1. Cash app is culture (Part 1Part 2)

  • "Cash App is culture" is shorthand for things Square does that seem to either make no sense or is why Square is so successful. Cash app does $41 Gross Profit per 36m monthly active customers and was created during an internal company hackathon. In Part 1, Alex argues that the competitive environment is changing, and Square's dominance for Cash App is not guaranteed.

  • Culture can't be commoditized; Cash App has experimented with hip-hop artists and influences and worn those collaborations well. What made this so powerful is the collaborators tend to like using Cash App. As a result, Cash App is now getting name-checked in dozens of songs for free.  Square has demonstrated it respects artists, and in turn, won respect from the artists.

  • 🤔 My Analysis: These two posts should be required reading for anyone building for consumers. Fintech has become culturally relevant during the pandemic, but much of that has been driven by Cash App.

  • 🤔 My Analysis: Imagine a traditional bank being name-checked in a hip-hop track? It would just feel so wrong. Square is actively building its brand around its product, and now Square will build its product around its brand.

  • 🤔 My Analysis: I love Alex's breakdown of the Square roadmap, but the big theme that stood out for me was; Square is intentionally building tools for creators.  Where every SMB service like Ramp, Brex, or Mercury is for a software company, or where Stir and Juice are broader platforms, Cash App is Cash App. A culturally relevant, low-key super app for running a creative business.

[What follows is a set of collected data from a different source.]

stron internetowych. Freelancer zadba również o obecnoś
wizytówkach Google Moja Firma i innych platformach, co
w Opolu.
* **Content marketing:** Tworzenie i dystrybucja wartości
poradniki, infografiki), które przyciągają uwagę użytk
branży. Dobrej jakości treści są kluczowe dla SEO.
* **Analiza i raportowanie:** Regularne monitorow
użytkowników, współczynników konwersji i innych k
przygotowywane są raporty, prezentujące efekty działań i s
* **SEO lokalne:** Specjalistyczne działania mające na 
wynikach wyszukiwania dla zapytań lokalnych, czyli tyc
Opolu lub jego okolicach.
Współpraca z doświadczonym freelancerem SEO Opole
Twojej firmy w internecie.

  • Chime is reportedly going public at a $30bn valuation target; double its last round 6 months ago and 20x its valuation vs. two years ago. That would make it larger than Fifth Third without actually being a bank (yet).  The claim is "because they're more like a software company than a bank" Jason points out that's what many early fintech lenders said (e.g., Ondeck and Lending Club) who both took a pummeling in public markets post IPO.

  • 🤔 My Analysis: The difference between Chime and Monzo is striking.  With 5m customers and the highest net promoter score of any UK company, Monzo is valued at less than $1.5bn, while Chime, with its $12m customers, is valued at $30bn.  I know there's more interchange in the USA with Durbin Debit, but what gives?

  • 🤔 My Analysis: Consumer fintech in the US is definitely in a bubble. Consumer fintech in the US is also delivering staggering earnings growth (Stripe, PayPal, Square, etc.) Both these things are true.  

  • 🤔 My Analysis: The question for Chime will be, can they drive other sources of revenue?  Where CashApp does real-time payments, tips and Bitcoin, what will Chime do?